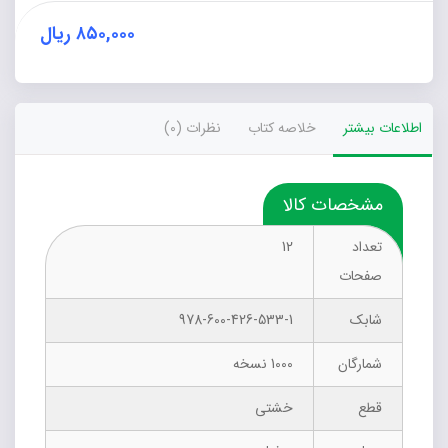
عدد
۸۵۰,۰۰۰
ریال
اطلاعات بیشتر
خلاصه کتاب
نظرات (0)
مشخصات کالا
تعداد
12
صفحات
شابک
978-600-426-533-1
شمارگان
1000 نسخه
قطع
خشتی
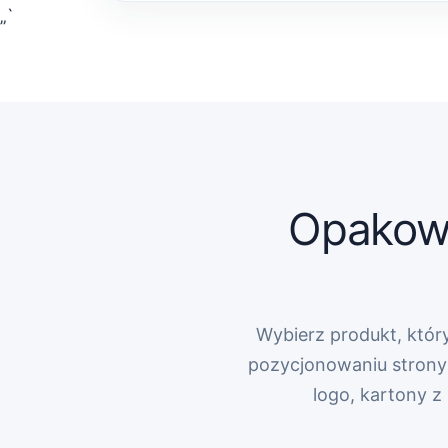
„`
Opakowa
Wybierz produkt, który
pozycjonowaniu strony 
logo, kartony 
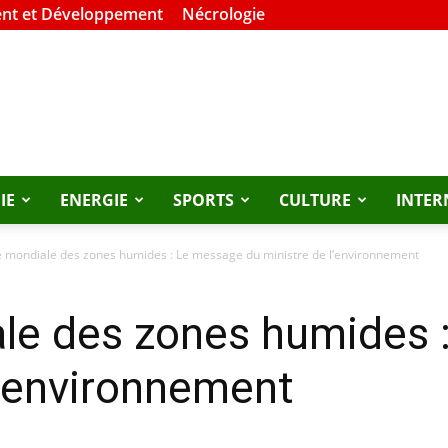
nt et Développement
Nécrologie
IE
ENERGIE
SPORTS
CULTURE
INTER
e mondiale des zones humides : Le message du ministre de l’environnement
le des zones humides 
l’environnement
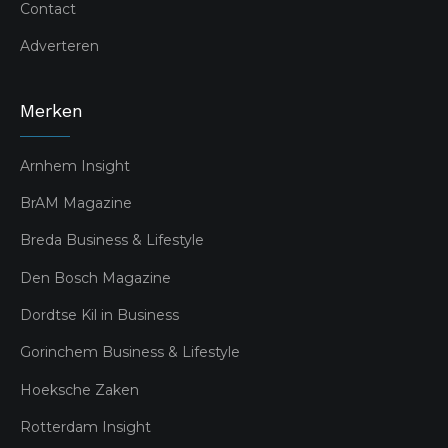
Contact
Adverteren
Merken
Arnhem Insight
BrAM Magazine
Breda Business & Lifestyle
Den Bosch Magazine
Dordtse Kil in Business
Gorinchem Business & Lifestyle
Hoeksche Zaken
Rotterdam Insight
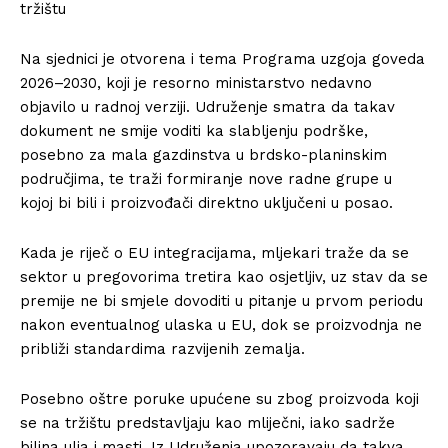
tržištu
Na sjednici je otvorena i tema Programa uzgoja goveda
2026–2030, koji je resorno ministarstvo nedavno
objavilo u radnoj verziji. Udruženje smatra da takav
dokument ne smije voditi ka slabljenju podrške,
posebno za mala gazdinstva u brdsko-planinskim
područjima, te traži formiranje nove radne grupe u
kojoj bi bili i proizvođači direktno uključeni u posao.
Kada je riječ o EU integracijama, mljekari traže da se
sektor u pregovorima tretira kao osjetljiv, uz stav da se
premije ne bi smjele dovoditi u pitanje u prvom periodu
nakon eventualnog ulaska u EU, dok se proizvodnja ne
približi standardima razvijenih zemalja.
Posebno oštre poruke upućene su zbog proizvoda koji
se na tržištu predstavljaju kao mliječni, iako sadrže
biljna ulja i masti. Iz Udruženja upozoravaju da takva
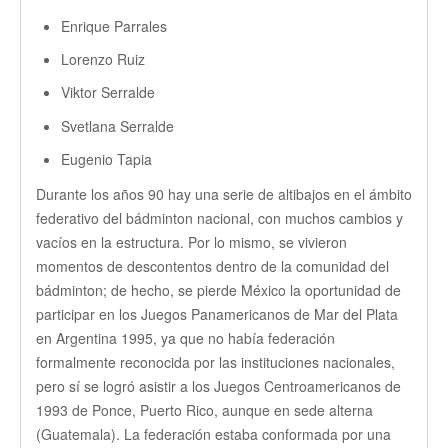
Enrique Parrales
Lorenzo Ruiz
Viktor Serralde
Svetlana Serralde
Eugenio Tapia
Durante los años 90 hay una serie de altibajos en el ámbito
federativo del bádminton nacional, con muchos cambios y
vacíos en la estructura. Por lo mismo, se vivieron
momentos de descontentos dentro de la comunidad del
bádminton; de hecho, se pierde México la oportunidad de
participar en los Juegos Panamericanos de Mar del Plata
en Argentina 1995, ya que no había federación
formalmente reconocida por las instituciones nacionales,
pero sí se logró asistir a los Juegos Centroamericanos de
1993 de Ponce, Puerto Rico, aunque en sede alterna
(Guatemala). La federación estaba conformada por una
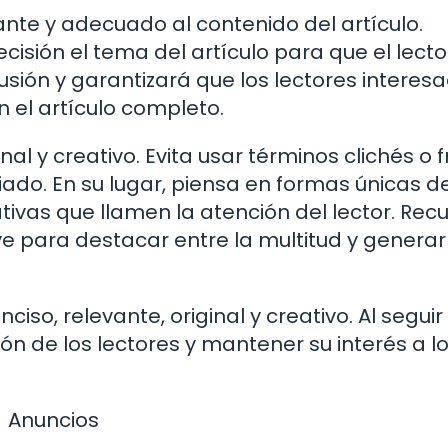
ante y adecuado al contenido del artículo.
ecisión el tema del artículo para que el lect
usión y garantizará que los lectores interes
n el artículo completo.
inal y creativo. Evita usar términos clichés o 
do. En su lugar, piensa en formas únicas d
ivas que llamen la atención del lector. Rec
ave para destacar entre la multitud y generar
ciso, relevante, original y creativo. Al seguir
ón de los lectores y mantener su interés a lo
Anuncios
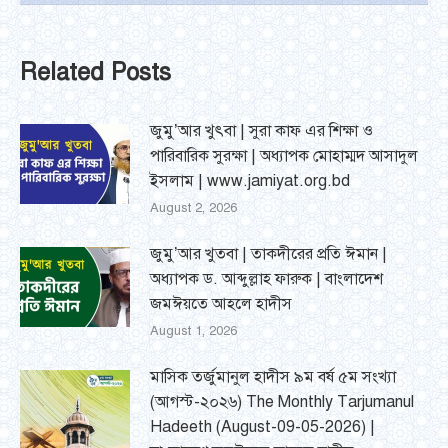
Related Posts
জুমু’আর খুৎবা | সুরা কাফ এর শিক্ষা ও
পারিবারিক সুরক্ষা | অধ্যাপক মোহাম্মদ আসাদুল
ইসলাম | www.jamiyat.org.bd
August 2, 2026
জুমু’আর খুতবা | তাকদীরের প্রতি ঈমান |
অধ্যাপক ড. আব্দুল্লাহ ফারুক | বাংলাদেশ
জমঈয়তে আহলে হাদীস
August 1, 2026
মাসিক তর্জুমানুল হাদীস ৯ম বর্ষ ৫ম সংখ্যা
(আগস্ট-২০২৬) The Monthly Tarjumanul
Hadeeth (August-09-05-2026) |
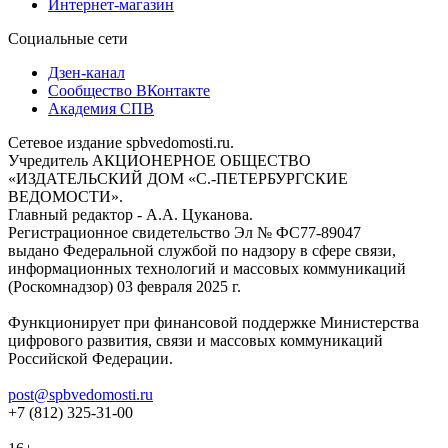
Интернет-магазин
Социальные сети
Дзен-канал
Сообщество ВКонтакте
Академия СПВ
Сетевое издание spbvedomosti.ru.
Учредитель АКЦИОНЕРНОЕ ОБЩЕСТВО
«ИЗДАТЕЛЬСКИЙ ДОМ «С.-ПЕТЕРБУРГСКИЕ
ВЕДОМОСТИ».
Главный редактор - А.А. Цуканова.
Регистрационное свидетельство Эл № ФС77-89047
выдано Федеральной службой по надзору в сфере связи,
информационных технологий и массовых коммуникаций
(Роскомнадзор) 03 февраля 2025 г.
Функционирует при финансовой поддержке Министерства
цифрового развития, связи и массовых коммуникаций
Российской Федерации.
post@spbvedomosti.ru
+7 (812) 325-31-00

• Written task:
Quote every line of text from all of the records above without any changes, leaving the pictures out of the answer.

• Solution for this task:
عدد
۸۵۰,۰۰۰
ریال
اطلاعات بیشتر
خلاصه کتاب
نظرات (0)
مشخصات کالا
تعداد
12
صفحات
شابک
978-600-426-533-1
شمارگان
1000 نسخه
قطع
خشتی
„`
Opakowa
Wybierz produkt, który
pozycjonowaniu strony 
logo, kartony 
nt et Développement
Nécrologie
IE
ENERGIE
SPORTS
CULTURE
INTER
e mondiale des zones humides : Le message du ministre de l’environnement
le des zones humides 
l’environnement
Contact
Adverteren
Merken
Arnhem Insight
BrAM Magazine
Breda Business & Lifestyle
Den Bosch Magazine
Dordtse Kil in Business
Gorinchem Business & Lifestyle
Hoeksche Zaken
Rotterdam Insight
tržištu
Na sjednici je otvorena i tema Programa uzgoja goveda
2026–2030, koji je resorno ministarstvo nedavno
objavilo u radnoj verziji. Udruženje smatra da takav
dokument ne smije voditi ka slabljenju podrške,
posebno za mala gazdinstva u brdsko-planinskim
područjima, te traži formiranje nove radne grupe u
kojoj bi bili i proizvođači direktno uključeni u posao.
Kada je riječ o EU integracijama, mljekari traže da se
sektor u pregovorima tretira kao osjetljiv, uz stav da se
premije ne bi smjele dovoditi u pitanje u prvom periodu
nakon eventualnog ulaska u EU, dok se proizvodnja ne
približi standardima razvijenih zemalja.
Posebno oštre poruke upućene su zbog proizvoda koji
se na tržištu predstavljaju kao mliječni, iako sadrže
biljna ulja i masti. Iz Udruženja upozoravaju da takva
Enrique Parrales
Lorenzo Ruiz
Viktor Serralde
Svetlana Serralde
Eugenio Tapia
Durante los años 90 hay una serie de altibajos en el ámbito
federativo del bádminton nacional, con muchos cambios y
vacíos en la estructura. Por lo mismo, se vivieron
momentos de descontentos dentro de la comunidad del
bádminton; de hecho, se pierde México la oportunidad de
participar en los Juegos Panamericanos de Mar del Plata
en Argentina 1995, ya que no había federación
formalmente reconocida por las instituciones nacionales,
pero sí se logró asistir a los Juegos Centroamericanos de
1993 de Ponce, Puerto Rico, aunque en sede alterna
(Guatemala). La federación estaba conformada por una
ante y adecuado al contenido del artículo.
ecisión el tema del artículo para que el lect
usión y garantizará que los lectores interes
n el artículo completo.
inal y creativo. Evita usar términos clichés o 
do. En su lugar, piensa en formas únicas d
ivas que llamen la atención del lector. Rec
ave para destacar entre la multitud y generar
ciso, relevante, original y creativo. Al seguir
ón de los lectores y mantener su interés a lo
Anuncios
Related Posts
জুমু’আর খুৎবা | সুরা কাফ এর শিক্ষা ও
পারিবারিক সুরক্ষা | অধ্যাপক মোহাম্মদ আসাদুল
ইসলাম | www.jamiyat.org.bd
August 2, 2026
জুমু’আর খুতবা | তাকদীরের প্রতি ঈমান |
অধ্যাপক ড. আব্দুল্লাহ ফারুক | বাংলাদেশ
জমঈয়তে আহলে হাদীস
August 1, 2026
মাসিক তর্জুমানুল হাদীস ৯ম বর্ষ ৫ম সংখ্যা
(আগস্ট-২০২৬) The Monthly Tarjumanul
Hadeeth (August-09-05-2026) |
Интернет-магазин
Социальные сети
Дзен-канал
Сообщество ВКонтакте
Академия СПВ
Сетевое издание spbvedomosti.ru.
Учредитель АКЦИОНЕРНОЕ ОБЩЕСТВО
«ИЗДАТЕЛЬСКИЙ ДОМ «С.-ПЕТЕРБУРГСКИЕ
ВЕДОМОСТИ».
Главный редактор - А.А. Цуканова.
Регистрационное свидетельство Эл № ФС77-89047
выдано Федеральной службой по надзору в сфере связи,
информационных технологий и массовых коммуникаций
(Роскомнадзор) 03 февраля 2025 г.
Функционирует при финансовой поддержке Министерства
цифрового развития, связи и массовых коммуникаций
Российской Федерации.
post@spbvedomosti.ru
+7 (812) 325-31-00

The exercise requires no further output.